Listes de coordonnées des boîtes

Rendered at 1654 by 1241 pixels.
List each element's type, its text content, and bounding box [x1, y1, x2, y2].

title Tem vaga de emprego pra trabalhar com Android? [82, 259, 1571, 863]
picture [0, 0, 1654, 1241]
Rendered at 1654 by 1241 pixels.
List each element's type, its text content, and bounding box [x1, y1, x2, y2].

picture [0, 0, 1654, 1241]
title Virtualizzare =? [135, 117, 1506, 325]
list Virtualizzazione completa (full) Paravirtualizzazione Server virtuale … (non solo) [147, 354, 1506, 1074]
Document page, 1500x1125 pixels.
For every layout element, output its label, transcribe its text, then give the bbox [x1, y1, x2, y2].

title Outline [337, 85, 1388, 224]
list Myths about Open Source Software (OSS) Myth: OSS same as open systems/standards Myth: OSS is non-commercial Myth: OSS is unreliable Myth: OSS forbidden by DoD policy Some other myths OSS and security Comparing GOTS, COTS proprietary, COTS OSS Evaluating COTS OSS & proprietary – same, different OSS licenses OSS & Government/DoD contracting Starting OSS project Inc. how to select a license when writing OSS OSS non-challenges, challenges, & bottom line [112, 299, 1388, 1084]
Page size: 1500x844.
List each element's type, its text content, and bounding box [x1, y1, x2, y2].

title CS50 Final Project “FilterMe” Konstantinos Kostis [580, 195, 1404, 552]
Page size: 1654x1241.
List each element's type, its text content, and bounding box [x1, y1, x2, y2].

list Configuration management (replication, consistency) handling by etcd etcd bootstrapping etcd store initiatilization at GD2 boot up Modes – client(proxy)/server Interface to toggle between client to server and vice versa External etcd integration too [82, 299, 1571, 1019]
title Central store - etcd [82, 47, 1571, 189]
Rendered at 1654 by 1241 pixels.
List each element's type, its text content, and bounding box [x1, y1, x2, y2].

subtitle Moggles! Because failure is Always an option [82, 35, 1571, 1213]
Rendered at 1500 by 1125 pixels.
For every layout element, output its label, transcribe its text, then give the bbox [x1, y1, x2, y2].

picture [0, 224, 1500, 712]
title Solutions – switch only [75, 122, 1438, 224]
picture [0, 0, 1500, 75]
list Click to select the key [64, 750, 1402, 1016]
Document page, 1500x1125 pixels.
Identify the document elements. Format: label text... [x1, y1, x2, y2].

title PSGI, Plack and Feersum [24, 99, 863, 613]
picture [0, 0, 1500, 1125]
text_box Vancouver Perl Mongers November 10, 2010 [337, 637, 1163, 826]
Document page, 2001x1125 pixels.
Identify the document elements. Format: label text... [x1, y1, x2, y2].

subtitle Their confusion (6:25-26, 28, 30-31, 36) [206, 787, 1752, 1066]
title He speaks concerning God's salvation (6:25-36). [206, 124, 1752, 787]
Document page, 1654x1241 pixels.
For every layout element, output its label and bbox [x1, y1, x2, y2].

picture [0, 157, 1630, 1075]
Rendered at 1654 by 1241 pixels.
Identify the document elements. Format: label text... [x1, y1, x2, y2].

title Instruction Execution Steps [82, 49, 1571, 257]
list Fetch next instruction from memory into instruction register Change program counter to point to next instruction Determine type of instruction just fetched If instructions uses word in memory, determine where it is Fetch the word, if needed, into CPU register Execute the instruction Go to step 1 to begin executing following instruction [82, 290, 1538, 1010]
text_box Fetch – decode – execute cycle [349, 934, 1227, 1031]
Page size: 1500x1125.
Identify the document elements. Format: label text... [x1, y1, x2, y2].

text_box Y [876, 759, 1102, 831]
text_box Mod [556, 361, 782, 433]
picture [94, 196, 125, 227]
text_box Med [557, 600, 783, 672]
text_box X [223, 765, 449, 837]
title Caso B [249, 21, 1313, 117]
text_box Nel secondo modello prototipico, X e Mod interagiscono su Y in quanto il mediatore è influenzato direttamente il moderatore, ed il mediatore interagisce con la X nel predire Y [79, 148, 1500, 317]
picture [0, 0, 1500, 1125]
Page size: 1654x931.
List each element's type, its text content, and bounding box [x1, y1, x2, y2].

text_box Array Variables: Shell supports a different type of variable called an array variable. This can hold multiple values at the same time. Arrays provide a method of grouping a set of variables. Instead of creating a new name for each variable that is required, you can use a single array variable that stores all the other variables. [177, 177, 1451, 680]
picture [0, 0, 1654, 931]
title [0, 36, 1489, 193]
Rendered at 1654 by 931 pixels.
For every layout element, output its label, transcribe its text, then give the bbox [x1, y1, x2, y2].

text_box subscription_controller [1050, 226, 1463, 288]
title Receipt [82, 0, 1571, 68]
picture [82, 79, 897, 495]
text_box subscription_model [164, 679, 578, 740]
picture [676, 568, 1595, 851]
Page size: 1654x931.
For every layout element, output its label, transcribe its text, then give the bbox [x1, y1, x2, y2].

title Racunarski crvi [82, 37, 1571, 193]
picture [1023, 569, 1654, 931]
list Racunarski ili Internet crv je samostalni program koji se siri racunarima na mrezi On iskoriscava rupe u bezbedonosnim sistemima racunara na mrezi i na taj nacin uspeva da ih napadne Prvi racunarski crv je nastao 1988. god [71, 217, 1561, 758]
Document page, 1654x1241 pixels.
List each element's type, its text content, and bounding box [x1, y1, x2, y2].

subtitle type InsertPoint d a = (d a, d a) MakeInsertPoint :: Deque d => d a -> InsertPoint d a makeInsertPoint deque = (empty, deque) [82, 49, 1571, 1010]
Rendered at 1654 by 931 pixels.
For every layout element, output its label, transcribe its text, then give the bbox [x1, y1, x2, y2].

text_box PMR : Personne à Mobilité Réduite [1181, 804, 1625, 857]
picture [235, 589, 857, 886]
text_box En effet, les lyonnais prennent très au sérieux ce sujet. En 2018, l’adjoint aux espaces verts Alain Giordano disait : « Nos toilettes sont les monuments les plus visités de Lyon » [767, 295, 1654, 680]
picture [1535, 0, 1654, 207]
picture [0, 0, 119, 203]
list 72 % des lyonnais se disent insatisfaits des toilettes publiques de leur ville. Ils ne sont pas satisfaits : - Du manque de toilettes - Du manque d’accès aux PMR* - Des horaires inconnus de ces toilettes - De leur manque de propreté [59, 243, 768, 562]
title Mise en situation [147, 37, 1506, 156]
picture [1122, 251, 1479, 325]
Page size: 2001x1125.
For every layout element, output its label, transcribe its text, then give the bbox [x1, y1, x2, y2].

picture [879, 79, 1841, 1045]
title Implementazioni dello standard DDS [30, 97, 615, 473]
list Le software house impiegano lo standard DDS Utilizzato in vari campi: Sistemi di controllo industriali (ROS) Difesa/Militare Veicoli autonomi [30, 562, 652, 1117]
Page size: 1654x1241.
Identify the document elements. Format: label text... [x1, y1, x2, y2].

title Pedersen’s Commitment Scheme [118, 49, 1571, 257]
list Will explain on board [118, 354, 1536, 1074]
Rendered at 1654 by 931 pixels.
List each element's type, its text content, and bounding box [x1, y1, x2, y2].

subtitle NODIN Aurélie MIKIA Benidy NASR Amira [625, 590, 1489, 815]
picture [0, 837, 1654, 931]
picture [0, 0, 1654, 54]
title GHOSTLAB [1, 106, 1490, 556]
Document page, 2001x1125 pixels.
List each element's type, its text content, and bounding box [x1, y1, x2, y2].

__CONSIGNE__.
Remplacez partout « pixels » par « px » dans le matériau ci-dessus, sans rien modifier d'autre.

__RÉPONSE__.
Rendered at 1654 by 1241 px.
List each element's type, its text content, and bounding box [x1, y1, x2, y2].

title Tem vaga de emprego pra trabalhar com Android? [82, 259, 1571, 863]
picture [0, 0, 1654, 1241]
Rendered at 1654 by 1241 px.
List each element's type, its text content, and bounding box [x1, y1, x2, y2].

picture [0, 0, 1654, 1241]
title Virtualizzare =? [135, 117, 1506, 325]
list Virtualizzazione completa (full) Paravirtualizzazione Server virtuale … (non solo) [147, 354, 1506, 1074]
Document page, 1500x1125 px.
For every layout element, output its label, transcribe its text, then give the bbox [x1, y1, x2, y2].

title Outline [337, 85, 1388, 224]
list Myths about Open Source Software (OSS) Myth: OSS same as open systems/standards Myth: OSS is non-commercial Myth: OSS is unreliable Myth: OSS forbidden by DoD policy Some other myths OSS and security Comparing GOTS, COTS proprietary, COTS OSS Evaluating COTS OSS & proprietary – same, different OSS licenses OSS & Government/DoD contracting Starting OSS project Inc. how to select a license when writing OSS OSS non-challenges, challenges, & bottom line [112, 299, 1388, 1084]
Page size: 1500x844.
List each element's type, its text content, and bounding box [x1, y1, x2, y2].

title CS50 Final Project “FilterMe” Konstantinos Kostis [580, 195, 1404, 552]
Page size: 1654x1241.
List each element's type, its text content, and bounding box [x1, y1, x2, y2].

list Configuration management (replication, consistency) handling by etcd etcd bootstrapping etcd store initiatilization at GD2 boot up Modes – client(proxy)/server Interface to toggle between client to server and vice versa External etcd integration too [82, 299, 1571, 1019]
title Central store - etcd [82, 47, 1571, 189]
Rendered at 1654 by 1241 px.
List each element's type, its text content, and bounding box [x1, y1, x2, y2].

subtitle Moggles! Because failure is Always an option [82, 35, 1571, 1213]
Rendered at 1500 by 1125 px.
For every layout element, output its label, transcribe its text, then give the bbox [x1, y1, x2, y2].

picture [0, 224, 1500, 712]
title Solutions – switch only [75, 122, 1438, 224]
picture [0, 0, 1500, 75]
list Click to select the key [64, 750, 1402, 1016]
Document page, 1500x1125 px.
Identify the document elements. Format: label text... [x1, y1, x2, y2].

title PSGI, Plack and Feersum [24, 99, 863, 613]
picture [0, 0, 1500, 1125]
text_box Vancouver Perl Mongers November 10, 2010 [337, 637, 1163, 826]
Document page, 2001x1125 px.
Identify the document elements. Format: label text... [x1, y1, x2, y2].

subtitle Their confusion (6:25-26, 28, 30-31, 36) [206, 787, 1752, 1066]
title He speaks concerning God's salvation (6:25-36). [206, 124, 1752, 787]
Document page, 1654x1241 px.
For every layout element, output its label and bbox [x1, y1, x2, y2].

picture [0, 157, 1630, 1075]
Rendered at 1654 by 1241 px.
Identify the document elements. Format: label text... [x1, y1, x2, y2].

title Instruction Execution Steps [82, 49, 1571, 257]
list Fetch next instruction from memory into instruction register Change program counter to point to next instruction Determine type of instruction just fetched If instructions uses word in memory, determine where it is Fetch the word, if needed, into CPU register Execute the instruction Go to step 1 to begin executing following instruction [82, 290, 1538, 1010]
text_box Fetch – decode – execute cycle [349, 934, 1227, 1031]
Page size: 1500x1125.
Identify the document elements. Format: label text... [x1, y1, x2, y2].

text_box Y [876, 759, 1102, 831]
text_box Mod [556, 361, 782, 433]
picture [94, 196, 125, 227]
text_box Med [557, 600, 783, 672]
text_box X [223, 765, 449, 837]
title Caso B [249, 21, 1313, 117]
text_box Nel secondo modello prototipico, X e Mod interagiscono su Y in quanto il mediatore è influenzato direttamente il moderatore, ed il mediatore interagisce con la X nel predire Y [79, 148, 1500, 317]
picture [0, 0, 1500, 1125]
Page size: 1654x931.
List each element's type, its text content, and bounding box [x1, y1, x2, y2].

text_box Array Variables: Shell supports a different type of variable called an array variable. This can hold multiple values at the same time. Arrays provide a method of grouping a set of variables. Instead of creating a new name for each variable that is required, you can use a single array variable that stores all the other variables. [177, 177, 1451, 680]
picture [0, 0, 1654, 931]
title [0, 36, 1489, 193]
Rendered at 1654 by 931 px.
For every layout element, output its label, transcribe its text, then give the bbox [x1, y1, x2, y2].

text_box subscription_controller [1050, 226, 1463, 288]
title Receipt [82, 0, 1571, 68]
picture [82, 79, 897, 495]
text_box subscription_model [164, 679, 578, 740]
picture [676, 568, 1595, 851]
Page size: 1654x931.
For every layout element, output its label, transcribe its text, then give the bbox [x1, y1, x2, y2].

title Racunarski crvi [82, 37, 1571, 193]
picture [1023, 569, 1654, 931]
list Racunarski ili Internet crv je samostalni program koji se siri racunarima na mrezi On iskoriscava rupe u bezbedonosnim sistemima racunara na mrezi i na taj nacin uspeva da ih napadne Prvi racunarski crv je nastao 1988. god [71, 217, 1561, 758]
Document page, 1654x1241 px.
List each element's type, its text content, and bounding box [x1, y1, x2, y2].

subtitle type InsertPoint d a = (d a, d a) MakeInsertPoint :: Deque d => d a -> InsertPoint d a makeInsertPoint deque = (empty, deque) [82, 49, 1571, 1010]
Rendered at 1654 by 931 px.
For every layout element, output its label, transcribe its text, then give the bbox [x1, y1, x2, y2].

text_box PMR : Personne à Mobilité Réduite [1181, 804, 1625, 857]
picture [235, 589, 857, 886]
text_box En effet, les lyonnais prennent très au sérieux ce sujet. En 2018, l’adjoint aux espaces verts Alain Giordano disait : « Nos toilettes sont les monuments les plus visités de Lyon » [767, 295, 1654, 680]
picture [1535, 0, 1654, 207]
picture [0, 0, 119, 203]
list 72 % des lyonnais se disent insatisfaits des toilettes publiques de leur ville. Ils ne sont pas satisfaits : - Du manque de toilettes - Du manque d’accès aux PMR* - Des horaires inconnus de ces toilettes - De leur manque de propreté [59, 243, 768, 562]
title Mise en situation [147, 37, 1506, 156]
picture [1122, 251, 1479, 325]
Page size: 2001x1125.
For every layout element, output its label, transcribe its text, then give the bbox [x1, y1, x2, y2].

picture [879, 79, 1841, 1045]
title Implementazioni dello standard DDS [30, 97, 615, 473]
list Le software house impiegano lo standard DDS Utilizzato in vari campi: Sistemi di controllo industriali (ROS) Difesa/Militare Veicoli autonomi [30, 562, 652, 1117]
Page size: 1654x1241.
Identify the document elements. Format: label text... [x1, y1, x2, y2].

title Pedersen’s Commitment Scheme [118, 49, 1571, 257]
list Will explain on board [118, 354, 1536, 1074]
Rendered at 1654 by 931 px.
List each element's type, its text content, and bounding box [x1, y1, x2, y2].

subtitle NODIN Aurélie MIKIA Benidy NASR Amira [625, 590, 1489, 815]
picture [0, 837, 1654, 931]
picture [0, 0, 1654, 54]
title GHOSTLAB [1, 106, 1490, 556]
Document page, 2001x1125 px.
List each element's type, its text content, and bounding box [x1, y1, x2, y2].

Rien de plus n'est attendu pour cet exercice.